Work order -> Report all lines of the data below that hold the word "implied".

Plain-text document sources ->
-*-*-

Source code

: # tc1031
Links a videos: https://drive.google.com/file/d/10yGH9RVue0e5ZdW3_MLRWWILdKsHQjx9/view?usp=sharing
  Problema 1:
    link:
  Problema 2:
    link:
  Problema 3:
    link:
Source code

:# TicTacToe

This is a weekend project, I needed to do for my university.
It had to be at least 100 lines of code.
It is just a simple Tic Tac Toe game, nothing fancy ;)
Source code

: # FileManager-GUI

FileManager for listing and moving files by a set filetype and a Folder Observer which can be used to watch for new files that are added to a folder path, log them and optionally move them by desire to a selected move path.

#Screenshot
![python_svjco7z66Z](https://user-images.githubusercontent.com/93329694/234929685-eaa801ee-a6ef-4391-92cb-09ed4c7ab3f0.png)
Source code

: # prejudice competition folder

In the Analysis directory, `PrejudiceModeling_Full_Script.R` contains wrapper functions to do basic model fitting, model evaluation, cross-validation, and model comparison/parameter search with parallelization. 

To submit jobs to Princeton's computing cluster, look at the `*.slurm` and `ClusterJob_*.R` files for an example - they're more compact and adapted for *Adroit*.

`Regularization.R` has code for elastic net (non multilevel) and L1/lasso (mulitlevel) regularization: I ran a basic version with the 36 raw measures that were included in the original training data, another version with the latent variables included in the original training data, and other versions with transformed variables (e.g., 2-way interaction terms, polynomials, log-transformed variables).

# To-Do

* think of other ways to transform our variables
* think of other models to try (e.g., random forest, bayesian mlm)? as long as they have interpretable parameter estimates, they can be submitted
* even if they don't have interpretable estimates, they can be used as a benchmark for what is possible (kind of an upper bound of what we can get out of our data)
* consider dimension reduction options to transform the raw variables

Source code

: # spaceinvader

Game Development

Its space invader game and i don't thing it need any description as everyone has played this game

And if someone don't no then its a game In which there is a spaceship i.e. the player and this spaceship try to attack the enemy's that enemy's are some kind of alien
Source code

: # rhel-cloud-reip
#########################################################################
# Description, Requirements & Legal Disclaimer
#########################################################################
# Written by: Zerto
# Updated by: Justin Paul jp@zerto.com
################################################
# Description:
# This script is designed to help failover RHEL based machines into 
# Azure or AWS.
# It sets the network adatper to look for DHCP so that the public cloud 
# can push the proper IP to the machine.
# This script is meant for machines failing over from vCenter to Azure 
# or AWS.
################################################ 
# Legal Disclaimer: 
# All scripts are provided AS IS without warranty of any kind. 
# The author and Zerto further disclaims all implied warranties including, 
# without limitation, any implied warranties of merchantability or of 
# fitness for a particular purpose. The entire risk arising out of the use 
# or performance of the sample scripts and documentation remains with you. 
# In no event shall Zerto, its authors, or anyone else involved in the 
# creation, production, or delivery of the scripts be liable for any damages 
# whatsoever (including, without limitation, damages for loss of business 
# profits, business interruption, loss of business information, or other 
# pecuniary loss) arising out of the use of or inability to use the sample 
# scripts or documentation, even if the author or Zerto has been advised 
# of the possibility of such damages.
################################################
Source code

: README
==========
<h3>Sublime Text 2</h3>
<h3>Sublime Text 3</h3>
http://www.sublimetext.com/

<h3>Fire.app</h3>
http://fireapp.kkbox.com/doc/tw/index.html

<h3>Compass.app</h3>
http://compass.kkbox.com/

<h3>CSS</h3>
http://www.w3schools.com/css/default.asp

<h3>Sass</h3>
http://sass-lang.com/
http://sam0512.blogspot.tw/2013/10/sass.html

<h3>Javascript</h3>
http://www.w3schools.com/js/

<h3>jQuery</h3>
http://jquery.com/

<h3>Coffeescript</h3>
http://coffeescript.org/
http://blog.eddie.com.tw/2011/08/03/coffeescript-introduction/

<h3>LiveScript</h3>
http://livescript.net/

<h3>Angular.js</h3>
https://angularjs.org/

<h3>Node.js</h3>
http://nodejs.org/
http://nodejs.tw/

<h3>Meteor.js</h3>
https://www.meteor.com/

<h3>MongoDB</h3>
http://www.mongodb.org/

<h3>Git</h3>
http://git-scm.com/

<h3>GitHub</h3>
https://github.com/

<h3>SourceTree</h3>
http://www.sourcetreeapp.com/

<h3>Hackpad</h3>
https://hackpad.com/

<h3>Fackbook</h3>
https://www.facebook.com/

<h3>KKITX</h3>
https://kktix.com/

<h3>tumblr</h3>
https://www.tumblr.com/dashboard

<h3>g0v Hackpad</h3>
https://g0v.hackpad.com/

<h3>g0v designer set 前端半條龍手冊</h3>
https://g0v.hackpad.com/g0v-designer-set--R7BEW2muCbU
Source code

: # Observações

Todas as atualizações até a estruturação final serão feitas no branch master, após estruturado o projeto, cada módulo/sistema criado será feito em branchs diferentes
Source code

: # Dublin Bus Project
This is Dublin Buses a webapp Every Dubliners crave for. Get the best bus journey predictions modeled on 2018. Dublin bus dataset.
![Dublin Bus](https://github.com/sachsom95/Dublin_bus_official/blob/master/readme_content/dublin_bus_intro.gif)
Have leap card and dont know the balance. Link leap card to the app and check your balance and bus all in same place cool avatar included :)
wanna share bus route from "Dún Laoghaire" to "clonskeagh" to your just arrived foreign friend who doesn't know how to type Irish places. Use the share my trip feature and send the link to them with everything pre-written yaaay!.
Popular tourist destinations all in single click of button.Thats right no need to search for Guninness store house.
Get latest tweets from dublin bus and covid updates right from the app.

-*-*-

Reply ->
# The author and Zerto further disclaims all implied warranties including, 
# without limitation, any implied warranties of merchantability or of 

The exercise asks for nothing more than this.